Cruel intentions
It's unlikely that violence in Srinagar was linked with carnage unleashed in Mumbai few hours later. Both targeted the common man of India.
It’s unlikely that Tuesday’s violence in Srinagar was connected to the carnage unleashed in Mumbai a few hours later. If there was one searing connection between the two ghastly events, it was this: both targeted the common man of India. Jammu and Kashmir, for those who perpetrated the dastardly act, is not a geographical location where people live and want to lead a ‘normal life’. For these criminals, the Valley represents an issue and an issue alone, regardless of its people and their wishes. Which is why the 2002 J&K assembly elections, a turning point in terms of underlining the democratic credentials of polls conducted in the state, had been so unsettling for those whose purpose was to continue projecting the Valley as a violence-torn region. The high turn-out of voters in the April 2006 byelections again confirmed the public mood in J&K.

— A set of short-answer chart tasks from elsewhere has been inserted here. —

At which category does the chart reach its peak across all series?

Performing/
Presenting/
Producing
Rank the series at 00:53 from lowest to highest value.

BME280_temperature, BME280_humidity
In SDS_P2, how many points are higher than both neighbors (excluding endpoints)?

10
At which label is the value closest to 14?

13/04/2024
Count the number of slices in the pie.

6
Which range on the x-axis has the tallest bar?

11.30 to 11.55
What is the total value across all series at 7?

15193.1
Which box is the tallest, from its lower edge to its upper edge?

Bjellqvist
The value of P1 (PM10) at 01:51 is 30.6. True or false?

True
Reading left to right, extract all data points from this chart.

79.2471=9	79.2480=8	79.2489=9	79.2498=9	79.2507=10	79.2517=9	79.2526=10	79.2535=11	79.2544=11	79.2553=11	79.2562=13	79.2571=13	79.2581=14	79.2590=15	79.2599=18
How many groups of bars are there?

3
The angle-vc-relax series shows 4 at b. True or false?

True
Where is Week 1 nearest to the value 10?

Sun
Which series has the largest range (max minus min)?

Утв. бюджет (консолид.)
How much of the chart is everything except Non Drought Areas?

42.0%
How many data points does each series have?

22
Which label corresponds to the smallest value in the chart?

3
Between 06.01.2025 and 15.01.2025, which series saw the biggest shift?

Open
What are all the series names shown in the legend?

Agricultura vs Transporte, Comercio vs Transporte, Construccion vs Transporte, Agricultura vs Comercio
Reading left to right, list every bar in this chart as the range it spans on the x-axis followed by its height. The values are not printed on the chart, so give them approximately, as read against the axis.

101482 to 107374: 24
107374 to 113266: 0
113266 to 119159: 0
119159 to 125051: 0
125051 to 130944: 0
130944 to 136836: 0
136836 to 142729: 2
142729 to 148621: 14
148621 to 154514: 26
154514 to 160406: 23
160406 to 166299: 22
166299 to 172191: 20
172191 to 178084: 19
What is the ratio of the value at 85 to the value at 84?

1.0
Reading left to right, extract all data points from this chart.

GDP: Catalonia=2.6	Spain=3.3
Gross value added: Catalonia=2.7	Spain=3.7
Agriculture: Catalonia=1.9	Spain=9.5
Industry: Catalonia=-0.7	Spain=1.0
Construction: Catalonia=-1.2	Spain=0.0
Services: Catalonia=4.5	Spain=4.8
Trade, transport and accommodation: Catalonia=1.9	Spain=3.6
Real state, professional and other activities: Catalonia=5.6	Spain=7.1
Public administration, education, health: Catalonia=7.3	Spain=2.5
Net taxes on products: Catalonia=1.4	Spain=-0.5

Tuesday’s grenade attacks that claimed the lives of eight tourists has to be seen as a desperate attempt by terrorists to send out the message that, despite the resurgence of ‘normalcy’, the Valley is a dangerous place. What this latest tragedy will entail for India-Pakistan relations is too early to say. But one must realise two things: first, this is not a home-grown terrorist attack retaliating against security forces’ atrocities and high-handedness as in the Nineties. Upsetting one of the economic lifelines of the Valley — tourism — does no good for the local population. Two, the Government of India cannot be seen to do nothing after Tuesday’s attack. In fact, while cool heads in New Delhi may desperately want to keep the CBM boats with Pakistan steady, the people of India, of Jammu and Kashmir in particular, will understandably bristle at the thought of pleasant rhetoric while bodybags are being counted.
Kashmir being the ‘veteran’ of terrorism in India should not in anyway lessen the need to act and act strongly against the murderers. If anything at all, the macabre coincidence of the violence unleashed in Srinagar and Mumbai should make New Delhi more resolute in its fight against terror.